• _Task details_
Go to the line holding "(254, 368) none -> (352, 522) //" in the data below and repeat it exactly, then each line after it up to and including the one holding "(135, 788) none". Omit pictures.
══ Data records ══
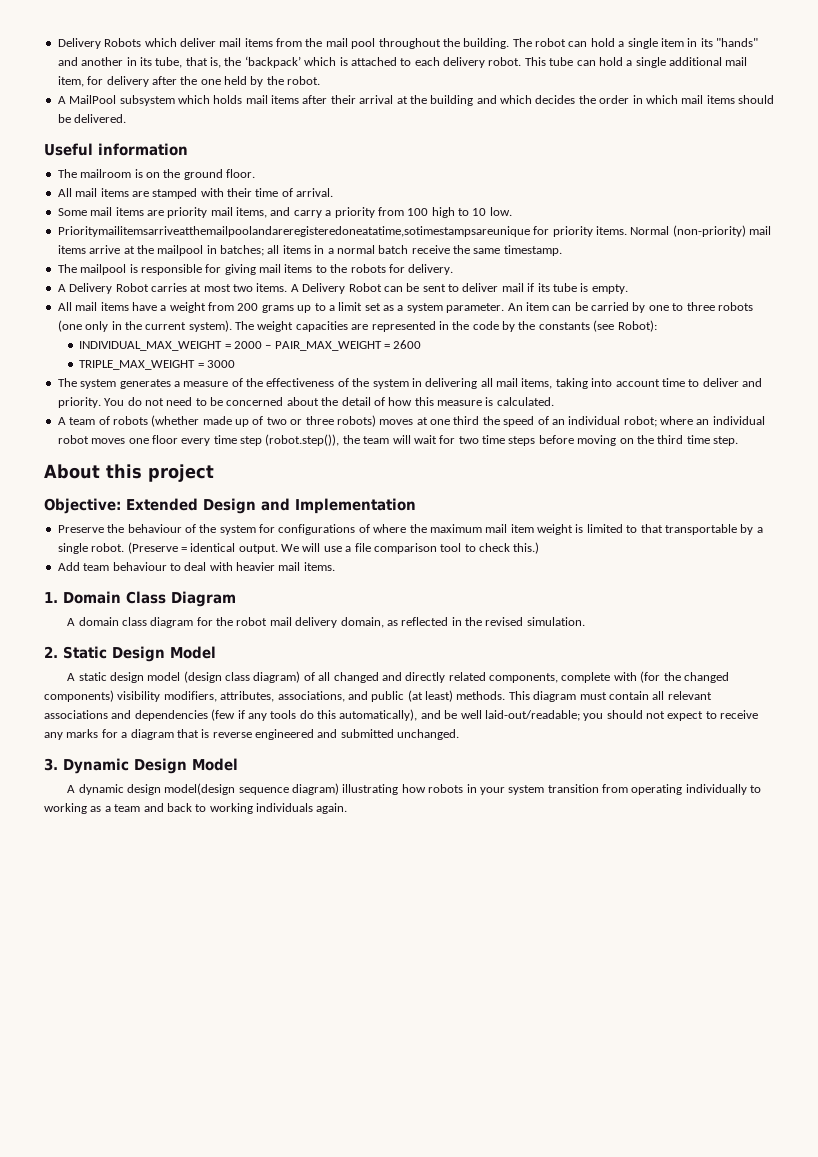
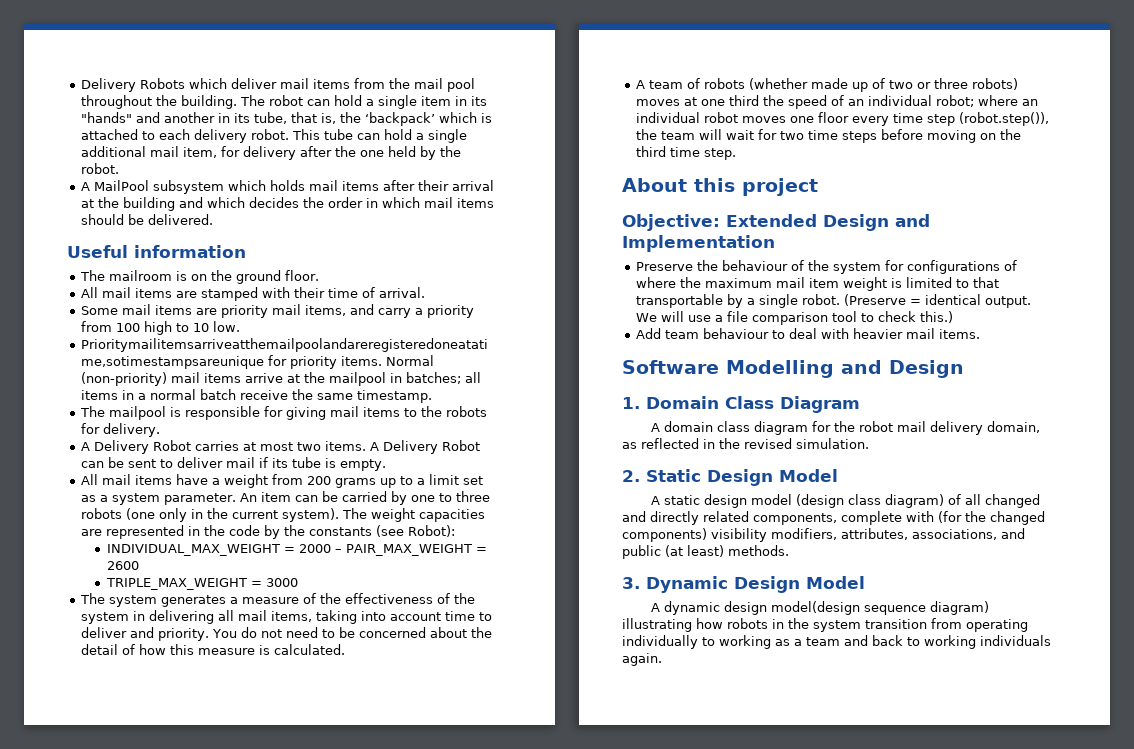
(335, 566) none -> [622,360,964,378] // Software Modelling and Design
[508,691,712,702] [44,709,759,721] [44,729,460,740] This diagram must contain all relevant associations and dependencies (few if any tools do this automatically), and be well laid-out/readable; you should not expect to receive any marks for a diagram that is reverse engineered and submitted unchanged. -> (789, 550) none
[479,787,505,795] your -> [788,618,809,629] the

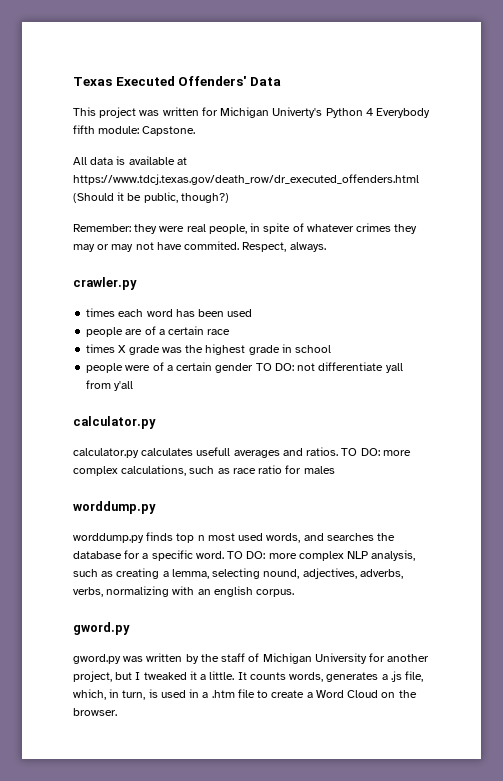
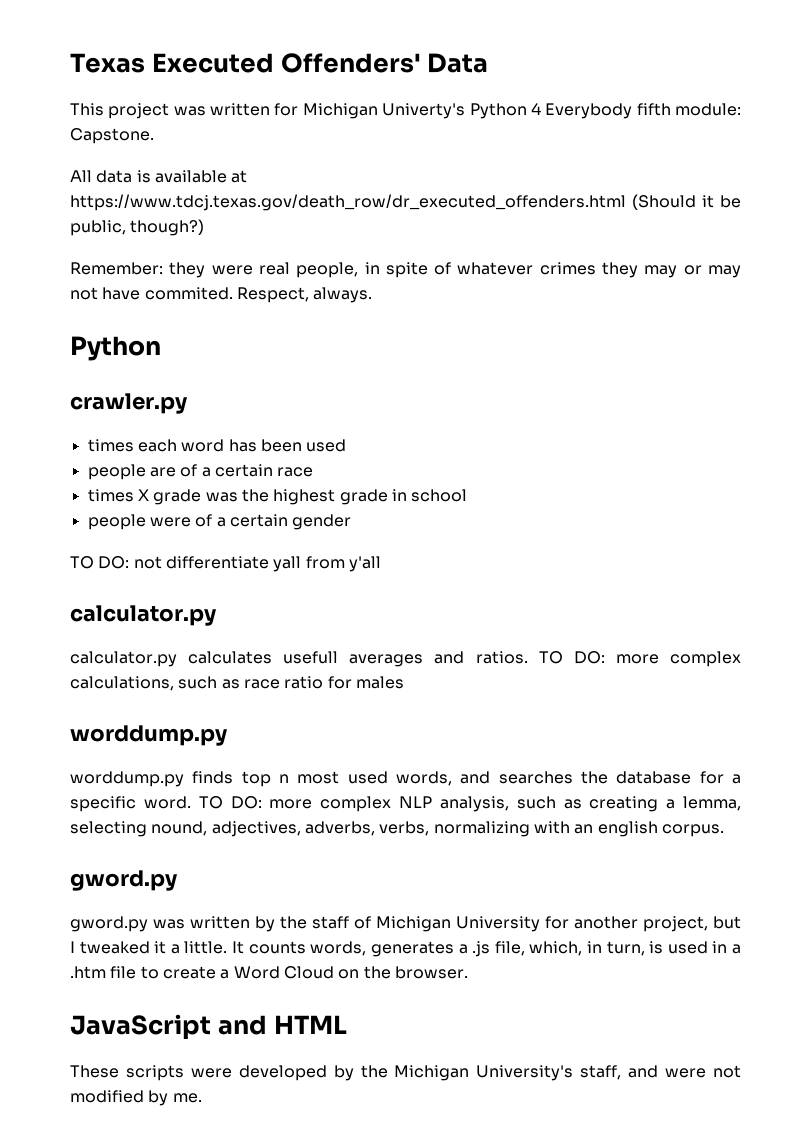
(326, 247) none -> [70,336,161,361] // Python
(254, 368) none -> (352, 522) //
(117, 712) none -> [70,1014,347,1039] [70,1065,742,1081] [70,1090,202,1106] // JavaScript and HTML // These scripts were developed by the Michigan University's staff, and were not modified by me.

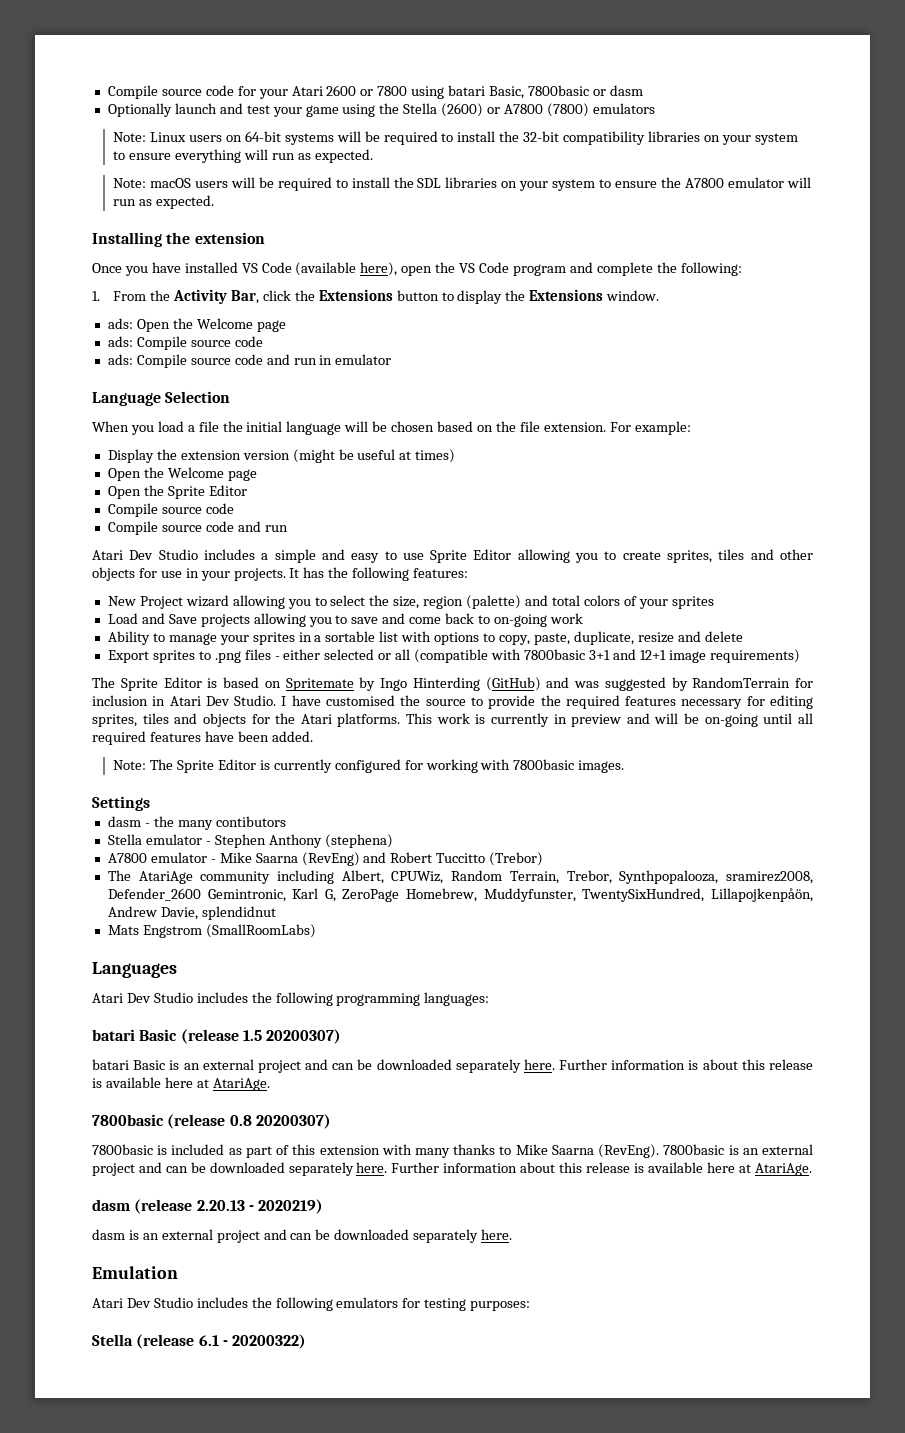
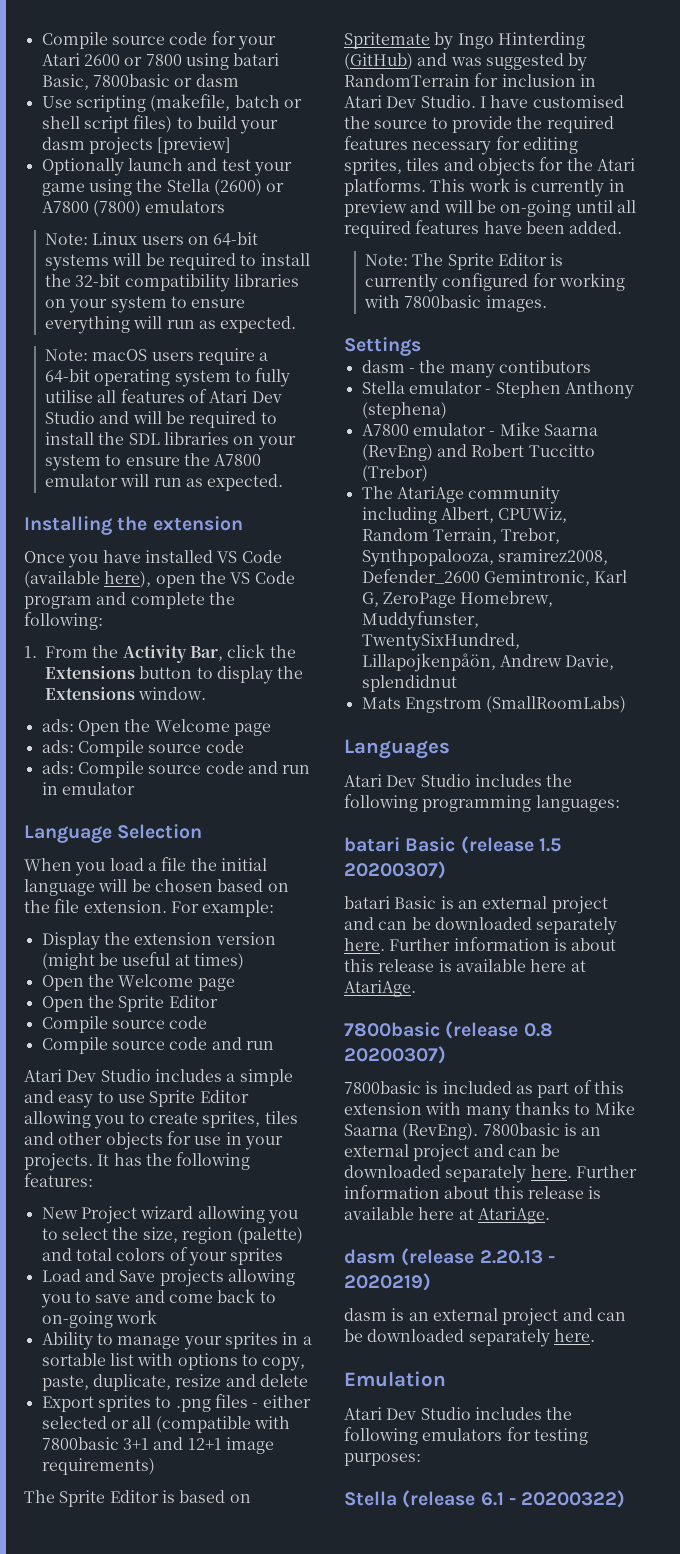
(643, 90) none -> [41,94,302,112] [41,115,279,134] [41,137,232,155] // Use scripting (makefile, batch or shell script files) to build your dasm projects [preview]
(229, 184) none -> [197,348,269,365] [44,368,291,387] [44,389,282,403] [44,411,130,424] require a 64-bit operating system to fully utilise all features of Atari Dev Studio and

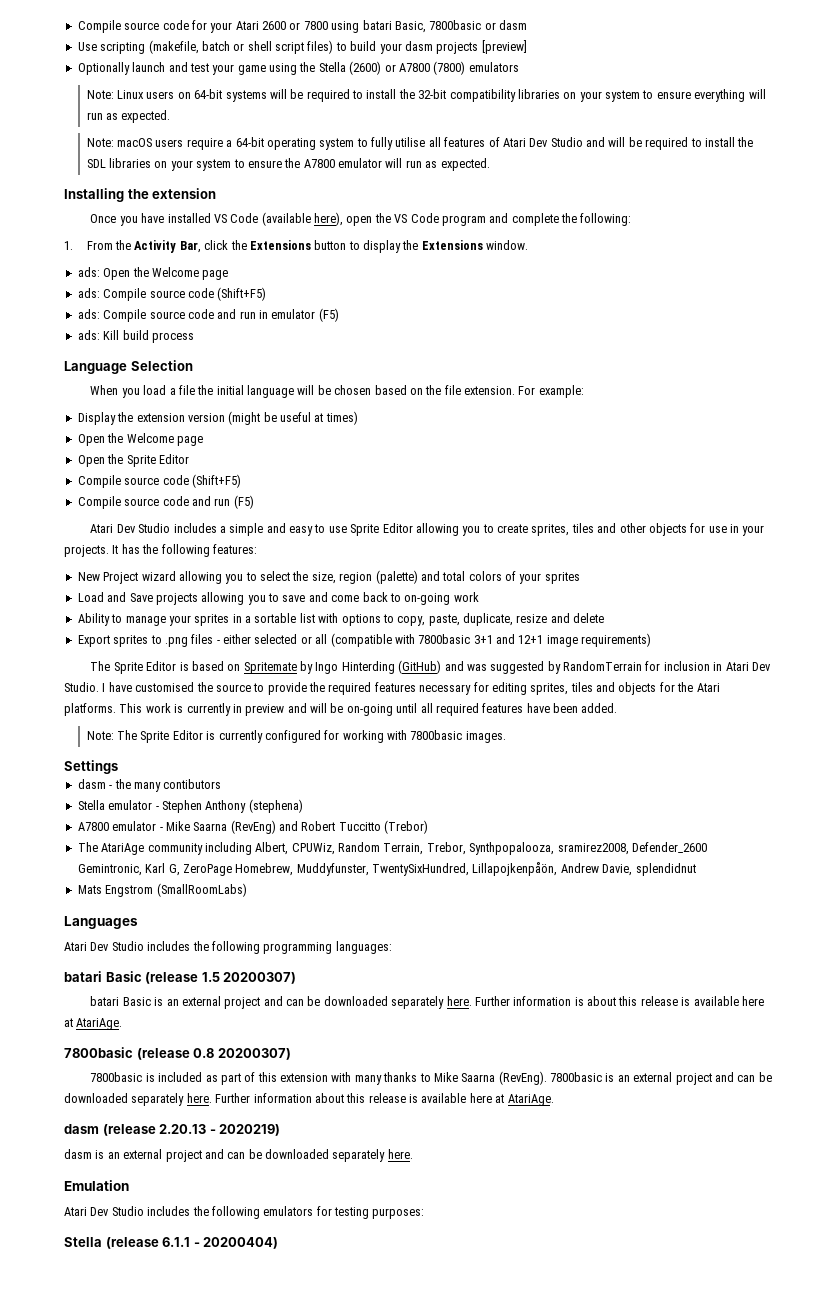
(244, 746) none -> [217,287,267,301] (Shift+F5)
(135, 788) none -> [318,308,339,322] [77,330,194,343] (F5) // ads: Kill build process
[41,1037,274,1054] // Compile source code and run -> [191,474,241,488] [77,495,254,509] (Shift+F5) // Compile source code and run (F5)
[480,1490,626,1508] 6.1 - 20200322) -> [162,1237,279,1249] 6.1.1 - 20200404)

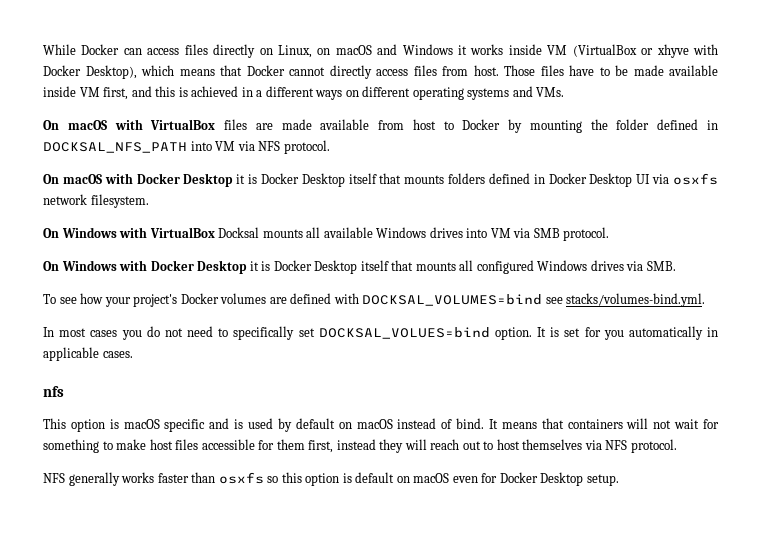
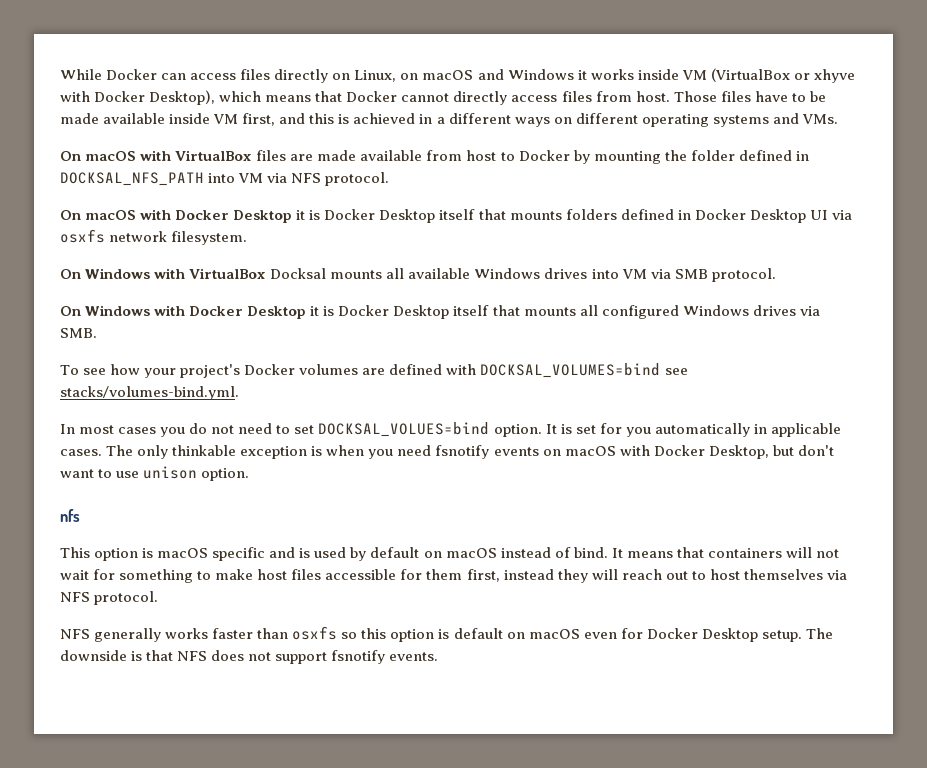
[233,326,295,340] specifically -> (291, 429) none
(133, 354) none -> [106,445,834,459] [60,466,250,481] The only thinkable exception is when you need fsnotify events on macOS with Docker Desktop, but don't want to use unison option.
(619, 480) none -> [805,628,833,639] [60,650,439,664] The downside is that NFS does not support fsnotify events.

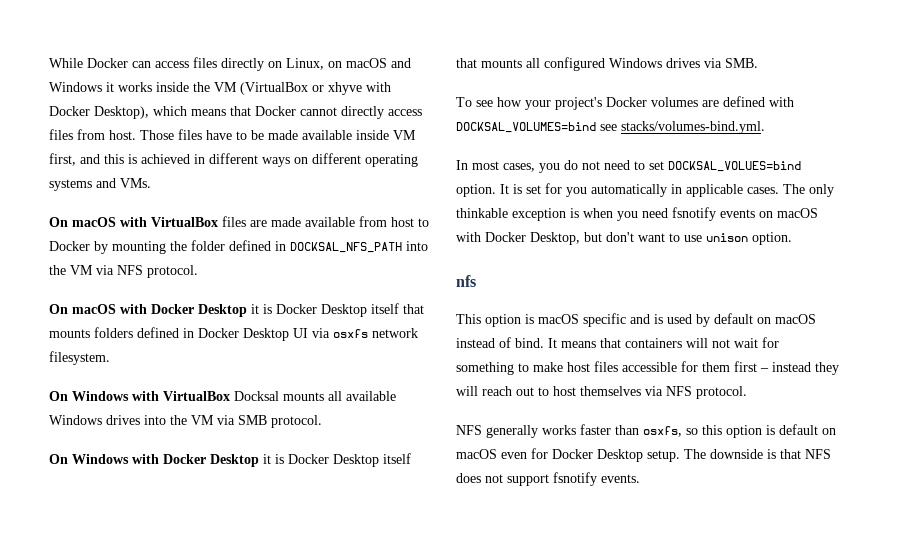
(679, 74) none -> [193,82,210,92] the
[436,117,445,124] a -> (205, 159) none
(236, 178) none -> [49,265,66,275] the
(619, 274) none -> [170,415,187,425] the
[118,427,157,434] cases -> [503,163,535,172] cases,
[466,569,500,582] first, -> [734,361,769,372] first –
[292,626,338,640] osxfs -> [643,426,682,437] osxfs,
═══
• _Reply_
(254, 368) none -> (352, 522) //
(117, 712) none -> [70,1014,347,1039] [70,1065,742,1081] [70,1090,202,1106] // JavaScript and HTML // These scripts were developed by the Michigan University's staff, and were not modified by me.

(643, 90) none -> [41,94,302,112] [41,115,279,134] [41,137,232,155] // Use scripting (makefile, batch or shell script files) to build your dasm projects [preview]
(229, 184) none -> [197,348,269,365] [44,368,291,387] [44,389,282,403] [44,411,130,424] require a 64-bit operating system to fully utilise all features of Atari Dev Studio and

(244, 746) none -> [217,287,267,301] (Shift+F5)
(135, 788) none -> [318,308,339,322] [77,330,194,343] (F5) // ads: Kill build process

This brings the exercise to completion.